§ THE PROBLEM
Omit the images and retype the records verbatim.

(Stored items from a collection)
___

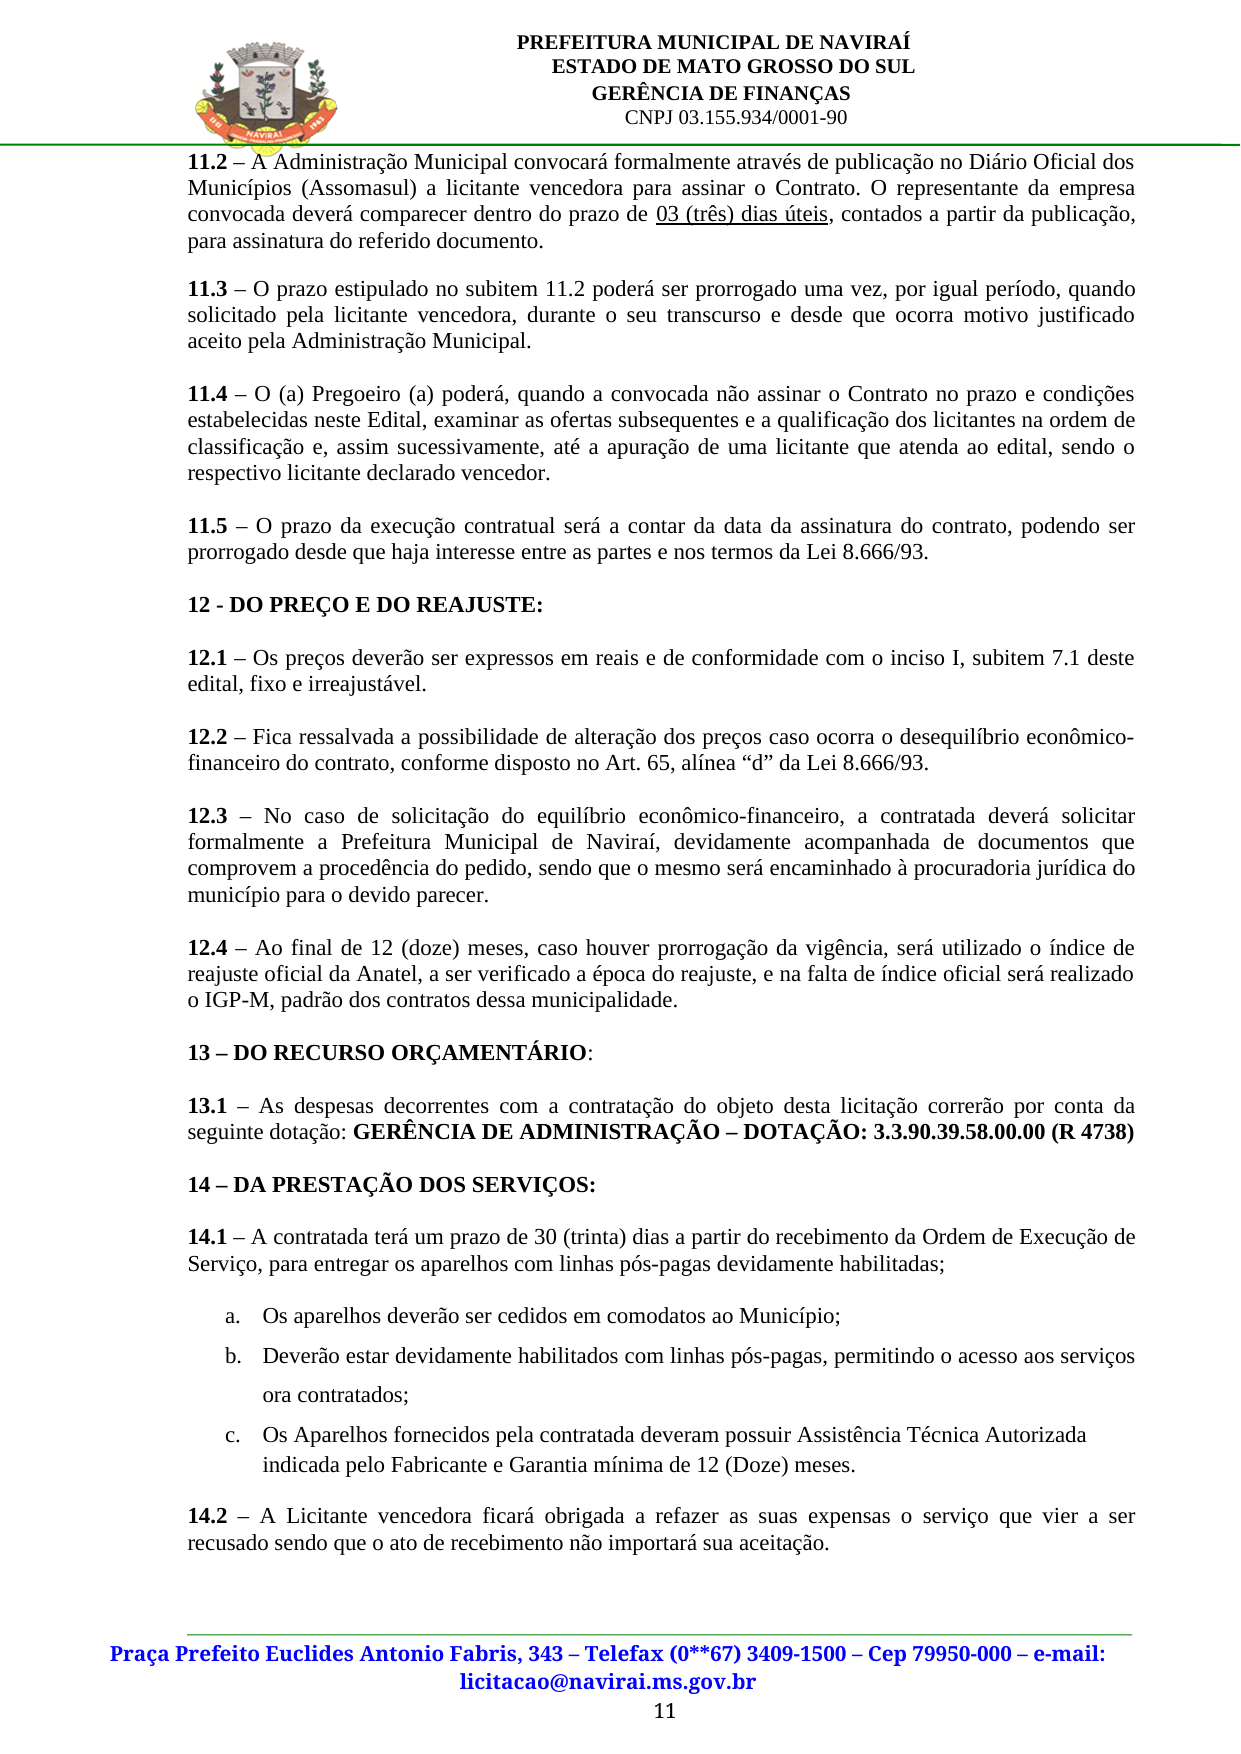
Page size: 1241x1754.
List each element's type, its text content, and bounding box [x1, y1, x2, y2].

text 12.4 – Ao final de 12 (doze) meses, caso houver prorrogação da vigência, será utilizado o índice de reajuste oficial da Anatel, a ser verificado a época do reajuste, e na falta de índice oficial será realizado o IGP-M, padrão dos contratos dessa municipalidade. [187, 933, 1137, 1013]
text 12.3 – No caso de solicitação do equilíbrio econômico-financeiro, a contratada deverá solicitar formalmente a Prefeitura Municipal de Naviraí, devidamente acompanhada de documentos que comprovem a procedência do pedido, sendo que o mesmo será encaminhado à procuradoria jurídica do município para o devido parecer. [187, 802, 1137, 907]
text 13.1 – As despesas decorrentes com a contratação do objeto desta licitação correrão por conta da seguinte dotação: GERÊNCIA DE ADMINISTRAÇÃO – DOTAÇÃO: 3.3.90.39.58.00.00 (R 4738) [187, 1092, 1137, 1144]
text 12 - DO PREÇO E DO REAJUSTE: [187, 591, 1137, 617]
text 12.2 – Fica ressalvada a possibilidade de alteração dos preços caso ocorra o desequilíbrio econômico-financeiro do contrato, conforme disposto no Art. 65, alínea “d” da Lei 8.666/93. [187, 723, 1137, 775]
text 12.1 – Os preços deverão ser expressos em reais e de conformidade com o inciso I, subitem 7.1 deste edital, fixo e irreajustável. [187, 644, 1137, 696]
text 13 – DO RECURSO ORÇAMENTÁRIO: [187, 1039, 1137, 1065]
list Os Aparelhos fornecidos pela contratada deveram possuir Assistência Técnica Autorizada indicada pelo Fabricante e Garantia mínima de 12 (Doze) meses. [225, 1421, 1137, 1477]
text 14 – DA PRESTAÇÃO DOS SERVIÇOS: [187, 1171, 1137, 1197]
text 14.1 – A contratada terá um prazo de 30 (trinta) dias a partir do recebimento da Ordem de Execução de Serviço, para entregar os aparelhos com linhas pós-pagas devidamente habilitadas; [187, 1223, 1137, 1276]
text 14.2 – A Licitante vencedora ficará obrigada a refazer as suas expensas o serviço que vier a ser recusado sendo que o ato de recebimento não importará sua aceitação. [187, 1502, 1137, 1555]
list Deverão estar devidamente habilitados com linhas pós-pagas, permitindo o acesso aos serviços ora contratados; [225, 1342, 1137, 1408]
text 11.4 – O (a) Pregoeiro (a) poderá, quando a convocada não assinar o Contrato no prazo e condições estabelecidas neste Edital, examinar as ofertas subsequentes e a qualificação dos licitantes na ordem de classificação e, assim sucessivamente, até a apuração de uma licitante que atenda ao edital, sendo o respectivo licitante declarado vencedor. [187, 380, 1137, 486]
text 11.3 – O prazo estipulado no subitem 11.2 poderá ser prorrogado uma vez, por igual período, quando solicitado pela licitante vencedora, durante o seu transcurso e desde que ocorra motivo justificado aceito pela Administração Municipal. [187, 275, 1137, 354]
text 11.2 – A Administração Municipal convocará formalmente através de publicação no Diário Oficial dos Municípios (Assomasul) a licitante vencedora para assinar o Contrato. O representante da empresa convocada deverá comparecer dentro do prazo de 03 (três) dias úteis, contados a partir da publicação, para assinatura do referido documento. [187, 148, 1137, 253]
text 11.5 – O prazo da execução contratual será a contar da data da assinatura do contrato, podendo ser prorrogado desde que haja interesse entre as partes e nos termos da Lei 8.666/93. [187, 512, 1137, 564]
list Os aparelhos deverão ser cedidos em comodatos ao Município; [225, 1302, 1137, 1329]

___

§ TASK RESULT
Page size: 1241x1754.
List each element's type, its text content, and bounding box [x1, y1, x2, y2].

text 12.4 – Ao final de 12 (doze) meses, caso houver prorrogação da vigência, será utilizado o índice de reajuste oficial da Anatel, a ser verificado a época do reajuste, e na falta de índice oficial será realizado o IGP-M, padrão dos contratos dessa municipalidade. [187, 933, 1137, 1013]
text 12.3 – No caso de solicitação do equilíbrio econômico-financeiro, a contratada deverá solicitar formalmente a Prefeitura Municipal de Naviraí, devidamente acompanhada de documentos que comprovem a procedência do pedido, sendo que o mesmo será encaminhado à procuradoria jurídica do município para o devido parecer. [187, 802, 1137, 907]
text 13.1 – As despesas decorrentes com a contratação do objeto desta licitação correrão por conta da seguinte dotação: GERÊNCIA DE ADMINISTRAÇÃO – DOTAÇÃO: 3.3.90.39.58.00.00 (R 4738) [187, 1092, 1137, 1144]
text 12 - DO PREÇO E DO REAJUSTE: [187, 591, 1137, 617]
text 12.2 – Fica ressalvada a possibilidade de alteração dos preços caso ocorra o desequilíbrio econômico-financeiro do contrato, conforme disposto no Art. 65, alínea “d” da Lei 8.666/93. [187, 723, 1137, 775]
text 12.1 – Os preços deverão ser expressos em reais e de conformidade com o inciso I, subitem 7.1 deste edital, fixo e irreajustável. [187, 644, 1137, 696]
text 13 – DO RECURSO ORÇAMENTÁRIO: [187, 1039, 1137, 1065]
list Os Aparelhos fornecidos pela contratada deveram possuir Assistência Técnica Autorizada indicada pelo Fabricante e Garantia mínima de 12 (Doze) meses. [225, 1421, 1137, 1477]
text 14 – DA PRESTAÇÃO DOS SERVIÇOS: [187, 1171, 1137, 1197]
text 14.1 – A contratada terá um prazo de 30 (trinta) dias a partir do recebimento da Ordem de Execução de Serviço, para entregar os aparelhos com linhas pós-pagas devidamente habilitadas; [187, 1223, 1137, 1276]
text 14.2 – A Licitante vencedora ficará obrigada a refazer as suas expensas o serviço que vier a ser recusado sendo que o ato de recebimento não importará sua aceitação. [187, 1502, 1137, 1555]
list Deverão estar devidamente habilitados com linhas pós-pagas, permitindo o acesso aos serviços ora contratados; [225, 1342, 1137, 1408]
text 11.4 – O (a) Pregoeiro (a) poderá, quando a convocada não assinar o Contrato no prazo e condições estabelecidas neste Edital, examinar as ofertas subsequentes e a qualificação dos licitantes na ordem de classificação e, assim sucessivamente, até a apuração de uma licitante que atenda ao edital, sendo o respectivo licitante declarado vencedor. [187, 380, 1137, 486]
text 11.3 – O prazo estipulado no subitem 11.2 poderá ser prorrogado uma vez, por igual período, quando solicitado pela licitante vencedora, durante o seu transcurso e desde que ocorra motivo justificado aceito pela Administração Municipal. [187, 275, 1137, 354]
text 11.2 – A Administração Municipal convocará formalmente através de publicação no Diário Oficial dos Municípios (Assomasul) a licitante vencedora para assinar o Contrato. O representante da empresa convocada deverá comparecer dentro do prazo de 03 (três) dias úteis, contados a partir da publicação, para assinatura do referido documento. [187, 148, 1137, 253]
text 11.5 – O prazo da execução contratual será a contar da data da assinatura do contrato, podendo ser prorrogado desde que haja interesse entre as partes e nos termos da Lei 8.666/93. [187, 512, 1137, 564]
list Os aparelhos deverão ser cedidos em comodatos ao Município; [225, 1302, 1137, 1329]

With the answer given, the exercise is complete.